### [How to complete this task]
Only an exact repetition of every entry counts as the answer.

*** Opening of Data shown ***

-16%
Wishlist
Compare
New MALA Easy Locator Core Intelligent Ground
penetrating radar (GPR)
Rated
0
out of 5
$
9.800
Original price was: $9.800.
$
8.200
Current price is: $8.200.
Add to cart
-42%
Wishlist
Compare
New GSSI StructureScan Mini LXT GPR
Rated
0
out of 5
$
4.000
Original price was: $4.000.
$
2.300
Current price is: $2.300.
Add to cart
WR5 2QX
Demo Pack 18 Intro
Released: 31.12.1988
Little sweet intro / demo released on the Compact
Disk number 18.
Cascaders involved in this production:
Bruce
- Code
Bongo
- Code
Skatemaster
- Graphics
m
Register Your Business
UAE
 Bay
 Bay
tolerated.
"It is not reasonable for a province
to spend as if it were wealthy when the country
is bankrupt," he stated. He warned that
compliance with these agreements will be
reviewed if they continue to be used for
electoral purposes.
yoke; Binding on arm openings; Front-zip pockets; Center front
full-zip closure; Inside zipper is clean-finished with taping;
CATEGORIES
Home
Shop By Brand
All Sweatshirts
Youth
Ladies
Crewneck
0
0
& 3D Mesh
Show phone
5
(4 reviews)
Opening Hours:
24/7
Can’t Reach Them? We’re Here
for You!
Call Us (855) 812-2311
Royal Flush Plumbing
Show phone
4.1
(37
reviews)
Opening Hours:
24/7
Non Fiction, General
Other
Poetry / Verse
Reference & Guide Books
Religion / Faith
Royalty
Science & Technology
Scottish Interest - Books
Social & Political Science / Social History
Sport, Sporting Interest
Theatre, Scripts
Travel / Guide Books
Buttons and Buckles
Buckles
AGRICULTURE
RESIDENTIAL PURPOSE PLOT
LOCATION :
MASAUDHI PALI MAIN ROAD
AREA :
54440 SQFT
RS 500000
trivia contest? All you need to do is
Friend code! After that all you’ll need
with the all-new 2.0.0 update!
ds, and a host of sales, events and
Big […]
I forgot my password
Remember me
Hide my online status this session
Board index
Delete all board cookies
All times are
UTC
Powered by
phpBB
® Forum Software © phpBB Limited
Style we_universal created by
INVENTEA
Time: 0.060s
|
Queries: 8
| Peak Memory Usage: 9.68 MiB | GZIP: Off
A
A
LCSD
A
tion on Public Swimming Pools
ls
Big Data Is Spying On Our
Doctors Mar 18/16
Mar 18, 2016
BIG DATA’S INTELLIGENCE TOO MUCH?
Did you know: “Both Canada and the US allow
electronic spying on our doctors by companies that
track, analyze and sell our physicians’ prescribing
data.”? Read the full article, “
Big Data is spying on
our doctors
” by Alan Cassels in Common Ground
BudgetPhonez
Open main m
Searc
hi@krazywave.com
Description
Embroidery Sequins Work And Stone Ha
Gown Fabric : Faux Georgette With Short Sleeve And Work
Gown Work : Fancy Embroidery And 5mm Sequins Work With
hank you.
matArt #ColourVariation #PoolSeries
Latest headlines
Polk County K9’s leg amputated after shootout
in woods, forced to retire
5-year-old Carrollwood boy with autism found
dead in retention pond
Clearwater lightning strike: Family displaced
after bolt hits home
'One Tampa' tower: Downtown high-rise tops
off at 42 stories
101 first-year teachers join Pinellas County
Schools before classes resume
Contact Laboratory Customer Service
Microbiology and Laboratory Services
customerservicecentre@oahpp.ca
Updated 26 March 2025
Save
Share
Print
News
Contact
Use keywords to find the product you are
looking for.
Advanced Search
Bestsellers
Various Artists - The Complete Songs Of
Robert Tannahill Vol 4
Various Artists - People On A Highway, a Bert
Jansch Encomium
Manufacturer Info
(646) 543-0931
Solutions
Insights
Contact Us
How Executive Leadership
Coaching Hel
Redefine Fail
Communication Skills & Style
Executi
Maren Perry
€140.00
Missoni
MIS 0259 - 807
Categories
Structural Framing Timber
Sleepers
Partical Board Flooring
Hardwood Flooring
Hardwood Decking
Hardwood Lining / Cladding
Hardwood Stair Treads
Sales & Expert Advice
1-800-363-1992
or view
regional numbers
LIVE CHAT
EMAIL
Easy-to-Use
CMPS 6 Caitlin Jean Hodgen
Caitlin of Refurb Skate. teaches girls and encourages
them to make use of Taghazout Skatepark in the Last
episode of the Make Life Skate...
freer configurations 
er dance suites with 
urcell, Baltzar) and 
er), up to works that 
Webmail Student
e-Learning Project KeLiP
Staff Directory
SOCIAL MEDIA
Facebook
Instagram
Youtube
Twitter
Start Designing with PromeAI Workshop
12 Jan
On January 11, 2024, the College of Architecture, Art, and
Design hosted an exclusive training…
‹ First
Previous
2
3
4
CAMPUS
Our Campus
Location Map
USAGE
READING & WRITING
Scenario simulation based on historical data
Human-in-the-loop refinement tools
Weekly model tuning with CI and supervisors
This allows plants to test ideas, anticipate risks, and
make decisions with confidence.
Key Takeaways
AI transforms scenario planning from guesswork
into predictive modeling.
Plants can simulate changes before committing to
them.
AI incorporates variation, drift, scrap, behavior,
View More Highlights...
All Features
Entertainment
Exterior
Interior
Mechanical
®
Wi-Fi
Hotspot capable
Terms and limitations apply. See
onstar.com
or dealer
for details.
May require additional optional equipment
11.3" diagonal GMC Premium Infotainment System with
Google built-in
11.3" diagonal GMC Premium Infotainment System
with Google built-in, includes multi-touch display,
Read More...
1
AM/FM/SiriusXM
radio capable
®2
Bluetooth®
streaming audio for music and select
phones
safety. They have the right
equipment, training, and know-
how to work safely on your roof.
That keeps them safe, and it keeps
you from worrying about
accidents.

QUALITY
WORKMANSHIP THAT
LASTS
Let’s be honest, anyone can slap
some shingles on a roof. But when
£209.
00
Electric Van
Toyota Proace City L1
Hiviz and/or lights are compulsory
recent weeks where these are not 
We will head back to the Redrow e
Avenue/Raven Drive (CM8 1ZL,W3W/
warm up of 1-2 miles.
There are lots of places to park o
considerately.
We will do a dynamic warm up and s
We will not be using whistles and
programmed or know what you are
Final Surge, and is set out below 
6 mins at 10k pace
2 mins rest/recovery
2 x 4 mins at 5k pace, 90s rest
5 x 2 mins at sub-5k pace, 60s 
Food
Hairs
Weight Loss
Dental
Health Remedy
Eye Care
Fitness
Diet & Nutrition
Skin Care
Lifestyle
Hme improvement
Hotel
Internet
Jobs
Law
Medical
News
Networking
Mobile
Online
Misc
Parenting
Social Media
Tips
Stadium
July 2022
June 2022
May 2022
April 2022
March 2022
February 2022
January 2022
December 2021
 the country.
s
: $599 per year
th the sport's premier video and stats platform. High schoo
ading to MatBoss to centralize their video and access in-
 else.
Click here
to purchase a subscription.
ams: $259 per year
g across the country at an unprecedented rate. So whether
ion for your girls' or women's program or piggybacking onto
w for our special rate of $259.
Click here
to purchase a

*** Close of Data shown ***

### [Task output]
-16%
Wishlist
Compare
New MALA Easy Locator Core Intelligent Ground
penetrating radar (GPR)
Rated
0
out of 5
$
9.800
Original price was: $9.800.
$
8.200
Current price is: $8.200.
Add to cart
-42%
Wishlist
Compare
New GSSI StructureScan Mini LXT GPR
Rated
0
out of 5
$
4.000
Original price was: $4.000.
$
2.300
Current price is: $2.300.
Add to cart
WR5 2QX
Demo Pack 18 Intro
Released: 31.12.1988
Little sweet intro / demo released on the Compact
Disk number 18.
Cascaders involved in this production:
Bruce
- Code
Bongo
- Code
Skatemaster
- Graphics
m
Register Your Business
UAE
 Bay
 Bay
tolerated.
"It is not reasonable for a province
to spend as if it were wealthy when the country
is bankrupt," he stated. He warned that
compliance with these agreements will be
reviewed if they continue to be used for
electoral purposes.
yoke; Binding on arm openings; Front-zip pockets; Center front
full-zip closure; Inside zipper is clean-finished with taping;
CATEGORIES
Home
Shop By Brand
All Sweatshirts
Youth
Ladies
Crewneck
0
0
& 3D Mesh
Show phone
5
(4 reviews)
Opening Hours:
24/7
Can’t Reach Them? We’re Here
for You!
Call Us (855) 812-2311
Royal Flush Plumbing
Show phone
4.1
(37
reviews)
Opening Hours:
24/7
Non Fiction, General
Other
Poetry / Verse
Reference & Guide Books
Religion / Faith
Royalty
Science & Technology
Scottish Interest - Books
Social & Political Science / Social History
Sport, Sporting Interest
Theatre, Scripts
Travel / Guide Books
Buttons and Buckles
Buckles
AGRICULTURE
RESIDENTIAL PURPOSE PLOT
LOCATION :
MASAUDHI PALI MAIN ROAD
AREA :
54440 SQFT
RS 500000
trivia contest? All you need to do is
Friend code! After that all you’ll need
with the all-new 2.0.0 update!
ds, and a host of sales, events and
Big […]
I forgot my password
Remember me
Hide my online status this session
Board index
Delete all board cookies
All times are
UTC
Powered by
phpBB
® Forum Software © phpBB Limited
Style we_universal created by
INVENTEA
Time: 0.060s
|
Queries: 8
| Peak Memory Usage: 9.68 MiB | GZIP: Off
A
A
LCSD
A
tion on Public Swimming Pools
ls
Big Data Is Spying On Our
Doctors Mar 18/16
Mar 18, 2016
BIG DATA’S INTELLIGENCE TOO MUCH?
Did you know: “Both Canada and the US allow
electronic spying on our doctors by companies that
track, analyze and sell our physicians’ prescribing
data.”? Read the full article, “
Big Data is spying on
our doctors
” by Alan Cassels in Common Ground
BudgetPhonez
Open main m
Searc
hi@krazywave.com
Description
Embroidery Sequins Work And Stone Ha
Gown Fabric : Faux Georgette With Short Sleeve And Work
Gown Work : Fancy Embroidery And 5mm Sequins Work With
hank you.
matArt #ColourVariation #PoolSeries
Latest headlines
Polk County K9’s leg amputated after shootout
in woods, forced to retire
5-year-old Carrollwood boy with autism found
dead in retention pond
Clearwater lightning strike: Family displaced
after bolt hits home
'One Tampa' tower: Downtown high-rise tops
off at 42 stories
101 first-year teachers join Pinellas County
Schools before classes resume
Contact Laboratory Customer Service
Microbiology and Laboratory Services
customerservicecentre@oahpp.ca
Updated 26 March 2025
Save
Share
Print
News
Contact
Use keywords to find the product you are
looking for.
Advanced Search
Bestsellers
Various Artists - The Complete Songs Of
Robert Tannahill Vol 4
Various Artists - People On A Highway, a Bert
Jansch Encomium
Manufacturer Info
(646) 543-0931
Solutions
Insights
Contact Us
How Executive Leadership
Coaching Hel
Redefine Fail
Communication Skills & Style
Executi
Maren Perry
€140.00
Missoni
MIS 0259 - 807
Categories
Structural Framing Timber
Sleepers
Partical Board Flooring
Hardwood Flooring
Hardwood Decking
Hardwood Lining / Cladding
Hardwood Stair Treads
Sales & Expert Advice
1-800-363-1992
or view
regional numbers
LIVE CHAT
EMAIL
Easy-to-Use
CMPS 6 Caitlin Jean Hodgen
Caitlin of Refurb Skate. teaches girls and encourages
them to make use of Taghazout Skatepark in the Last
episode of the Make Life Skate...
freer configurations 
er dance suites with 
urcell, Baltzar) and 
er), up to works that 
Webmail Student
e-Learning Project KeLiP
Staff Directory
SOCIAL MEDIA
Facebook
Instagram
Youtube
Twitter
Start Designing with PromeAI Workshop
12 Jan
On January 11, 2024, the College of Architecture, Art, and
Design hosted an exclusive training…
‹ First
Previous
2
3
4
CAMPUS
Our Campus
Location Map
USAGE
READING & WRITING
Scenario simulation based on historical data
Human-in-the-loop refinement tools
Weekly model tuning with CI and supervisors
This allows plants to test ideas, anticipate risks, and
make decisions with confidence.
Key Takeaways
AI transforms scenario planning from guesswork
into predictive modeling.
Plants can simulate changes before committing to
them.
AI incorporates variation, drift, scrap, behavior,
View More Highlights...
All Features
Entertainment
Exterior
Interior
Mechanical
®
Wi-Fi
Hotspot capable
Terms and limitations apply. See
onstar.com
or dealer
for details.
May require additional optional equipment
11.3" diagonal GMC Premium Infotainment System with
Google built-in
11.3" diagonal GMC Premium Infotainment System
with Google built-in, includes multi-touch display,
Read More...
1
AM/FM/SiriusXM
radio capable
®2
Bluetooth®
streaming audio for music and select
phones
safety. They have the right
equipment, training, and know-
how to work safely on your roof.
That keeps them safe, and it keeps
you from worrying about
accidents.

QUALITY
WORKMANSHIP THAT
LASTS
Let’s be honest, anyone can slap
some shingles on a roof. But when
£209.
00
Electric Van
Toyota Proace City L1
Hiviz and/or lights are compulsory
recent weeks where these are not 
We will head back to the Redrow e
Avenue/Raven Drive (CM8 1ZL,W3W/
warm up of 1-2 miles.
There are lots of places to park o
considerately.
We will do a dynamic warm up and s
We will not be using whistles and
programmed or know what you are
Final Surge, and is set out below 
6 mins at 10k pace
2 mins rest/recovery
2 x 4 mins at 5k pace, 90s rest
5 x 2 mins at sub-5k pace, 60s 
Food
Hairs
Weight Loss
Dental
Health Remedy
Eye Care
Fitness
Diet & Nutrition
Skin Care
Lifestyle
Hme improvement
Hotel
Internet
Jobs
Law
Medical
News
Networking
Mobile
Online
Misc
Parenting
Social Media
Tips
Stadium
July 2022
June 2022
May 2022
April 2022
March 2022
February 2022
January 2022
December 2021
 the country.
s
: $599 per year
th the sport's premier video and stats platform. High schoo
ading to MatBoss to centralize their video and access in-
 else.
Click here
to purchase a subscription.
ams: $259 per year
g across the country at an unprecedented rate. So whether
ion for your girls' or women's program or piggybacking onto
w for our special rate of $259.
Click here
to purchase a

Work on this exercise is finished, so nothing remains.